[[ STUDY TEXT, beginning ]]

And I just wanted to say, like I know for both of us, childhood is quite a ways ago, but I really am sorry for what happened with you as a kid.
That sounds, to want to be in prison is tough.
I have no regrets because I think I think I became a better person because of the challenges I faced in life.
I think that it's given me a sensitivity to things that I might not have a sensitivity to if I didn't go through what I went through.
So I insist, I think it made me a better person.
So it wasn't fun going through it, but...
I think the benefit I've had the rest of my life for going through it, I think, of course, at the time I was going through it, I didn't see the benefit.
But now, as I'm older and I have more maturity, hopefully, I'm able to now enjoy the benefit of living in a challenging environment.
And yes, it could have gone either way, and it's up to us to determine which way it goes.
That's life.
Yeah, but you're like the Samuel L. Jackson character in Pulp Fiction where the bullets just happen to go all around him rather than through him.
So the fact that you flourished, which is really testament, Jeff, to your great morals and resolution and willpower and maturity, but most people don't, right?
Most people do not flourish under situations of maltreatment as possible.
A child.
So you judoed that adversity into a positive, which is to your eternal credit and massive congratulations for changing that direction.
But most people don't.
You know, most people don't.
And so, as far as the solution goes, well, for me, of course, the solution is, you know, advocacy and education.
Not with the goal of saying, well, everybody who touches a child in anger is irredeemably evil.
I understand that people grow up with their own histories.
They believe that what they're doing is the right.
They may never have heard of the options.
In the same way that if I meet a guy who's a big fan of some government program, I don't say, evil!
Evil!
It's a matter of education and listening to people and having them understand that violence is really not the solution to our complex social problems.
It's not the solution for charity.
It's not the solution for drug addiction.
It's not the solution for other forms of social dysfunction.
It's not the solution for the military.
It's not the solution for children's education.
Violence is not the solution.
And it's no more the solution in the house than it is in the city.
Sorry, go ahead.
You and I are having this conversation on BitChute and what's the philosophical principle of BitChute.
The philosophical principle of BitChute is that I view demonetization and deplatforming as acts of violence.
So I think however unpleasant any conversation is, The only way to resolve any conflict, even if you don't resolve the conflict, at least you create a better sense of mutual understanding, is through dialogue.
And dialogue means what we're having right now.
We're each talking and we're each listening to the other person, and that's dialogue.
And I think the only hope for humanity, you know, is dialogue.
So that's what Bitshoot represents, is the fact is that people should never stop talking.
And anything that interferes with people being able to speak and somebody willing, ability to listen to that person who speaks.
To me, it is an act of violence.
And no acts of violence should be condoned.
And the fact that we've become so insensitive to many forms and expressions of violence is a sad statement about us as a species, in my opinion.
Well, I certainly agree with that and very heartfully spoken.
So, Yeah, so I would say that educating people about the use of peace in negotiations is really, really important, and negotiation and nonviolence, and I will say, because I'm not a pacifist, you know, self-defense is fine, but when we talk to people about negotiation, communication, and nonviolence as the way to solve human problems, Well, we have to start teaching that language to our kids as early as possible, right?

[[ STUDY TEXT, end ]]
[[ MATERIAL PROVIDED, beginning ]]

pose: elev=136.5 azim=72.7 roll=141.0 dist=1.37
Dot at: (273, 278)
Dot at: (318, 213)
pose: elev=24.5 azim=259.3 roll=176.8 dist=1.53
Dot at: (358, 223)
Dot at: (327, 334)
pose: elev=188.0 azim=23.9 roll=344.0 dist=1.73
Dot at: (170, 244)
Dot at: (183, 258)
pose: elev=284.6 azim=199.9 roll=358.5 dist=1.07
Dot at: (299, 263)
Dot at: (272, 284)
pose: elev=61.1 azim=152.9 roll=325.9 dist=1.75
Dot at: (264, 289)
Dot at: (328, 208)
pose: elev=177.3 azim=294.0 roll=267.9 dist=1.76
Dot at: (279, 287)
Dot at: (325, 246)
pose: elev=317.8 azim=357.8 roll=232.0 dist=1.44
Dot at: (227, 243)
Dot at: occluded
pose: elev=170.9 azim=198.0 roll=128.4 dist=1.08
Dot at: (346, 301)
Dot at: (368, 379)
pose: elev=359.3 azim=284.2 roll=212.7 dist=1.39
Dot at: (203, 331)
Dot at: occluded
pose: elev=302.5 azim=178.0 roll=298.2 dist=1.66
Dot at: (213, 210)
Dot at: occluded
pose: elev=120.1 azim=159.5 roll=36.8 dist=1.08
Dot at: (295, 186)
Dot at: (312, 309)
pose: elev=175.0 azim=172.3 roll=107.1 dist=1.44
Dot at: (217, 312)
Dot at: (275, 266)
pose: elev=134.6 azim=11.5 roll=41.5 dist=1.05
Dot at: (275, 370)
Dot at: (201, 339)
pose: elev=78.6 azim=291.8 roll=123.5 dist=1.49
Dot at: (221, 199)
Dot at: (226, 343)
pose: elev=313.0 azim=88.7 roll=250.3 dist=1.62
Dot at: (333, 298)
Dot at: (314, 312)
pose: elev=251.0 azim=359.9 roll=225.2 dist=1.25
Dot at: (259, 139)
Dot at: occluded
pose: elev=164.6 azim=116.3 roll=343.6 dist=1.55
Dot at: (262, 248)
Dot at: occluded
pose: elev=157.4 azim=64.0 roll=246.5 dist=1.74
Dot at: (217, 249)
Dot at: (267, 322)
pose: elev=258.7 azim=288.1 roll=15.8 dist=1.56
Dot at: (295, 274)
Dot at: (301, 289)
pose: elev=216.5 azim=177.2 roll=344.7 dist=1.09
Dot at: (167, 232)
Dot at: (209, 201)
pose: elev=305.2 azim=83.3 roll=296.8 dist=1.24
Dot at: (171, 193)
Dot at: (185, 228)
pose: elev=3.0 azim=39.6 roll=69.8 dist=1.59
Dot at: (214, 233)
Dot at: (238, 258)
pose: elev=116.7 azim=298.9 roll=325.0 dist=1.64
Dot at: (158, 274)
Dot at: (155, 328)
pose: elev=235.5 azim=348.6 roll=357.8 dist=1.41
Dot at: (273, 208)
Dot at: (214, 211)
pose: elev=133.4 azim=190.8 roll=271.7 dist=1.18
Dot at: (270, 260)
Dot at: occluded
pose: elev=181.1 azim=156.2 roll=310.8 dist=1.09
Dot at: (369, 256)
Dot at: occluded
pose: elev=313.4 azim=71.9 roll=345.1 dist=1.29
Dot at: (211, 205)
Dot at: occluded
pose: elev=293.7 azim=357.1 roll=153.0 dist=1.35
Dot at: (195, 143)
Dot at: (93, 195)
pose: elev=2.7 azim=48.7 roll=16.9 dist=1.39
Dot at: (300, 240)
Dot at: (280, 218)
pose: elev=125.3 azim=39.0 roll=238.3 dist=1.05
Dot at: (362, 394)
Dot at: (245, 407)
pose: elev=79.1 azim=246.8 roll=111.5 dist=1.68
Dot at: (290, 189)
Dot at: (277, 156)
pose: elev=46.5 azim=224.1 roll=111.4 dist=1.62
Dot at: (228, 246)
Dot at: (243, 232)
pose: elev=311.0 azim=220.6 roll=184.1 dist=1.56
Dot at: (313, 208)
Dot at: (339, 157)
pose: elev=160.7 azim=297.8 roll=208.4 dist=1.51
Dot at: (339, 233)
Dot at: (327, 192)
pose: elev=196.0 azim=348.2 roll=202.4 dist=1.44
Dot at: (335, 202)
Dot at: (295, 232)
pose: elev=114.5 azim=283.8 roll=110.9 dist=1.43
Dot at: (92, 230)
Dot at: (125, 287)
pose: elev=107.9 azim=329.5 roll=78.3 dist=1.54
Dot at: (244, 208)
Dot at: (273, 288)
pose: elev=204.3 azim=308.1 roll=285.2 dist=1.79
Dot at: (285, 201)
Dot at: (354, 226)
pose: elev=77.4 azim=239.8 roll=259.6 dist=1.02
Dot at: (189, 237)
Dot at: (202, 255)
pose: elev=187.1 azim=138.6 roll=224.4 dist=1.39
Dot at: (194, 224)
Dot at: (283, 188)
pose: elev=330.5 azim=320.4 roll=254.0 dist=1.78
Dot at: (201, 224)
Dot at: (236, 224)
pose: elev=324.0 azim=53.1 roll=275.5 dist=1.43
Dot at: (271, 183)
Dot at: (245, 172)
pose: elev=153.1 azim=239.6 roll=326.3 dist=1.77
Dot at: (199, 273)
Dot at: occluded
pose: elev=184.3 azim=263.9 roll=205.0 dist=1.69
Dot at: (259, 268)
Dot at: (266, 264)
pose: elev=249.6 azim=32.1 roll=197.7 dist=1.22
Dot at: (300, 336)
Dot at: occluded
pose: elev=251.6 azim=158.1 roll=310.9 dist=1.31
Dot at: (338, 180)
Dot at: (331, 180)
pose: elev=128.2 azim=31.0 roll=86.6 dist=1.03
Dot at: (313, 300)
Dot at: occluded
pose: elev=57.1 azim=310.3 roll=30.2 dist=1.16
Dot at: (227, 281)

[[ MATERIAL PROVIDED, end ]]

### WORK ORDER
Extend the conversation about childhood adversity, violence, and dialogue by writing what comes after its final sentence.

### TASK RESULT
Now, of course, you know, like when I have a daughter as well, and, you know, we put her in the baby cage, right?
We put her in the crib, right, which has the little bars, and that's because she would roll off and fall over.
So, you know, obviously a certain amount of care and restraint and all of that is, you know, if your kid is running towards the traffic, you pick them up and so on, right?
So that's all fine.
But the problem is, if we use force, To teach our children, then what happens is they grow up thinking that force is good.
Because, look, force protected me.
You've probably heard these people who were beaten within half an inch of their lives and they say, well, I was a real brat.
I deserved it.
My parents were doing the right thing.
I would have done very badly without that.
And so then they're saying, Force in authority is necessary for life.
Force in authority is necessary for virtue.
Force in authority is necessary for social functioning.
And then if you take that approach to children, they grow up thinking, well, we have to have a government, otherwise everything will be chaos.
And it's like, but that comes from the fact that they were treated with violence as children, and they've internalized it and said, violence is good in the service of a social good.
Violence is good in the service of Moral growth.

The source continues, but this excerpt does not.